Investors can’t argue with zero.
Parplus Partners, which runs a volatility strategy designed to protect investors in down markets, will never charge a management fee, its founder insists. Instead, the hedge fund, the Parplus Equity Fund, only gets paid a performance fee when it beats the Standard & Poor’s 500 stock index.
“Eat what you kill. That’s what I’ve been doing for 34 years,” said James Carney, founder and CEO of Parplus.
Parplus got its start in 2017 and started taking in outside capital in the summer of 2019. For Parplus, which has about $500 million in assets, a management fee would have amounted to about $6.4 million last year, assuming it charged 1.27 percent, the average North American hedge fund management fee in 2019, according to Eurekahedge.
Carney, a former proprietary trader who led the volatility team for Royal Bank of Canada, said he’s confident that his model will work, particularly given the sheer size of the opportunity in volatility trading for asset managers like Parplus since the banks have left the market in the past decade.
“Most of my career I’ve been a proprietary trader and I’ve only been paid for what I make,” said Carney. He argued that there is no reason hedge fund managers should operate any differently.
Parplus might not be bringing in any revenue from management fees, but performance fees — when the firm can charge them — should make up for that.

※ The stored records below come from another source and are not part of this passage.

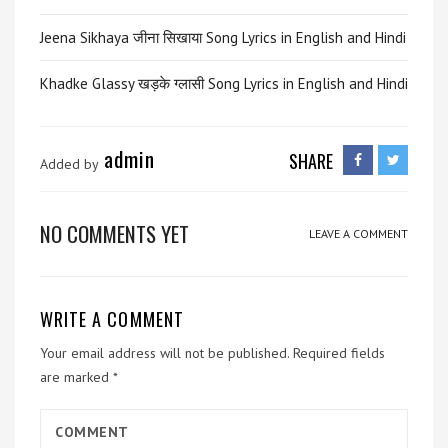
Jeena Sikhaya जीना सिखाया Song Lyrics in English and Hindi
Khadke Glassy खड़के ग्लासी Song Lyrics in English and Hindi
admin
SHARE
Added by
NO COMMENTS YET
LEAVE A COMMENT
WRITE A COMMENT
Your email address will not be published.
Required fields
are marked
*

Parplus takes one-third of profits, far higher than the average performance fee of 15 percent. It levies these fees only on gains above the benchmark.
Carney declined to say how the fund performed last year, except to say that it beat the S&P 500 in 2019. That's not bad in a year when the SPDR S&P 500 ETF Trust gained 31.22 percent.
For years, hedge funds have been under pressure to lower their fees, in part because their strategies have been underperforming simpler investments during the long bull market. Last year, global hedge fund management and performance fees fell to new lows.
Parplus is employing its novel fee strategy at a time when even traditional asset managers are considering new models. Westwood, a traditional active manager that recently started offering investors a number of different fee options, argues that the problem for active management is not high fees, but rather that they charge investors during inevitable periods of underperformance.
[II Deep Dive: Hedge Fund Fees Plummeted Further in 2019]
Carney’s strategy for Parplus is to invest in S&P 500 index positions, with a portion of the fund’s portfolio set aside for volatility trading through VIX options and VIX ETFs.
Parplus chose the S&P 500 as the fund’s hurdle as a way to be completely transparent to investors and make it easy for them to judge whether the fund’s strategy has succeeded in any particular year.
“I wanted to be a clear alternative to indexing,” said Carney, adding, “Investors don’t want to pay for beta.”
The fund shines in downturns, such as the fourth quarter of 2018, Carney said. For a volatility trader like Parplus, that could mean a long period without management fees.
“In a year like 2019, there aren’t as many opportunities in vol. You have to be patient,” Carney said. “But when there is turmoil, things change.”